Net negative churn FAQ

What is churn?

Churn is a health indicator of your existing subscriber base. In simple terms, churn is the rate at which customers or revenue is leaving your SaaS business.

At a high level, you can look at churn in two ways:

  1. Customer churn — measures the rate at which customers are leaving your SaaS business
  2. Revenue churn — measures the rate at which revenue is leaving your SaaS business

What is a negative churn rate?

Negative churn in SaaS is a key performance metric that can drive growth and improve revenue retention, acting as a financial advantage over losing customers.

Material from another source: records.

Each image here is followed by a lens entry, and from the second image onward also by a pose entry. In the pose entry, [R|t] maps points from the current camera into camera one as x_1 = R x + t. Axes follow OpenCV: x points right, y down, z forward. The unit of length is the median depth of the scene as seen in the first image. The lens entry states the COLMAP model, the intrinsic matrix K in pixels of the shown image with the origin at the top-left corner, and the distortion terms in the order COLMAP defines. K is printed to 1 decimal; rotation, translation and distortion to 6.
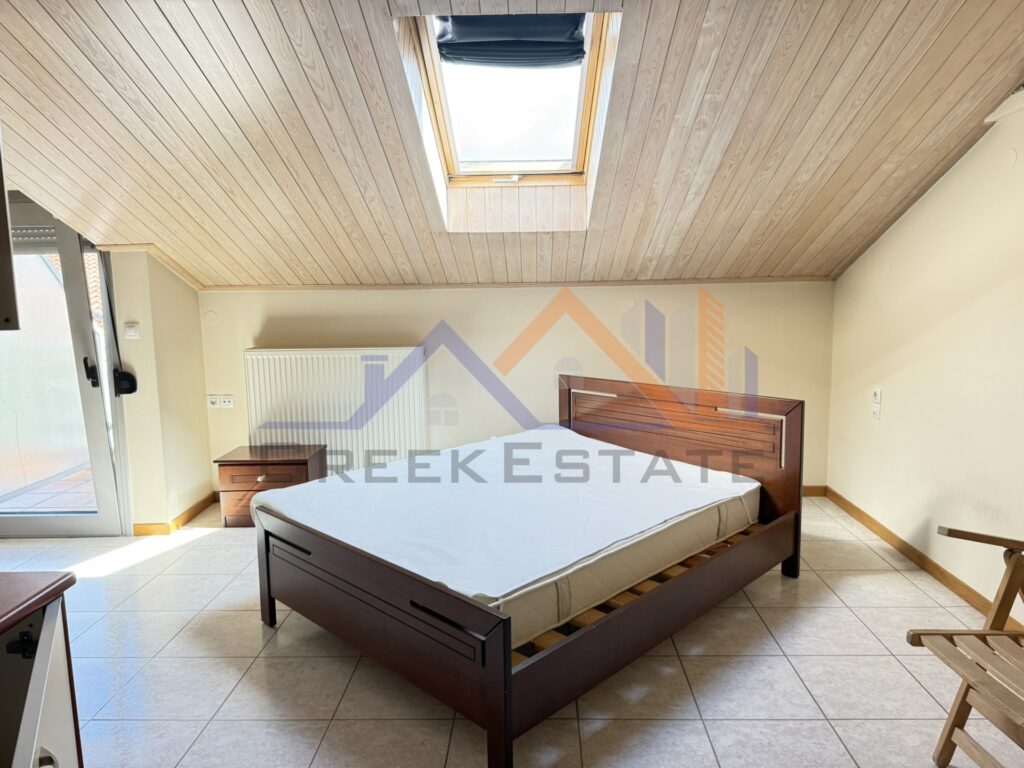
lens RADIAL K [[720.5, 0, 512.8], [0, 720.5, 384.5], [0, 0, 1]] dist [0.064889, -0.074920]
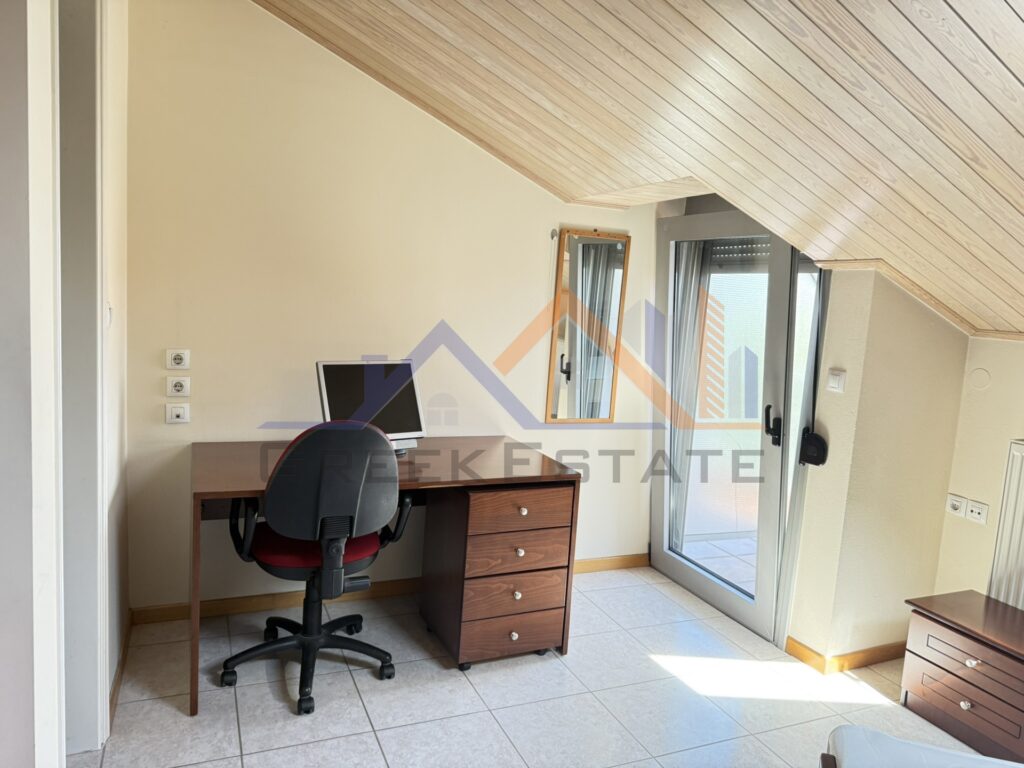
lens RADIAL K [[720.5, 0, 492.8], [0, 720.5, 386.3], [0, 0, 1]] dist [0.064889, -0.074920]
pose [[0.410639, 0.157457, -0.898100, -0.016594], [-0.196577, 0.977101, 0.081427, -0.061565], [0.890356, 0.143108, 0.432188, 0.397099]]
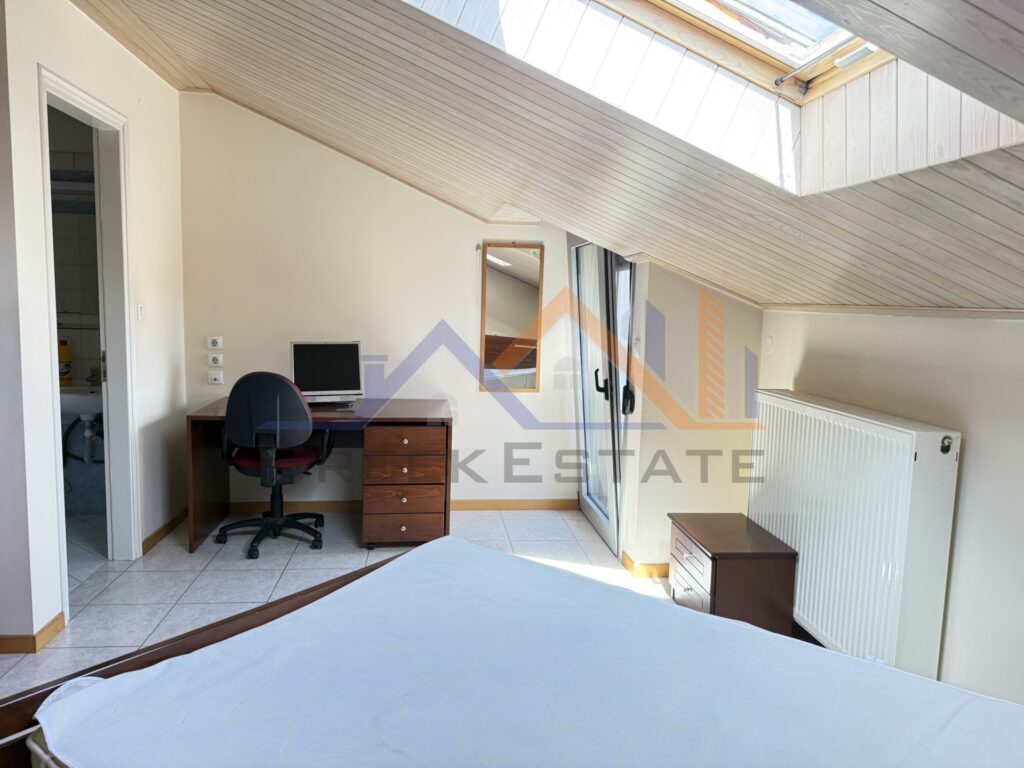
lens RADIAL K [[720.5, 0, 474.7], [0, 720.5, 377.2], [0, 0, 1]] dist [0.064889, -0.074920]
pose [[0.108631, 0.123141, -0.986426, 0.380961], [-0.163489, 0.980999, 0.104459, -0.100860], [0.980546, 0.149923, 0.126699, 0.696751]]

Negative net MRR churn occurs when the MRR gained through expansion and reactivation from existing customers surpasses the MRR lost due to churn and contraction. Simply put, the revenue added by retained and growing customers outweighs the revenue lost from those who leave or contract.

What is customer retention?

For any SaaS business, you can measure it in three ways: customer retention (aka logo retention), net revenue retention (NRR), and gross revenue retention (GRR). Customer retention rate measures the percentage of customers retained over a period of time.

What is net revenue churn rate?

Net revenue churn rate (or net MRR churn rate) considers the MRR lost and gained from your existing subscriber base. You lose MRR via churn and downgrades but also gain MRR via expansion and reactivation.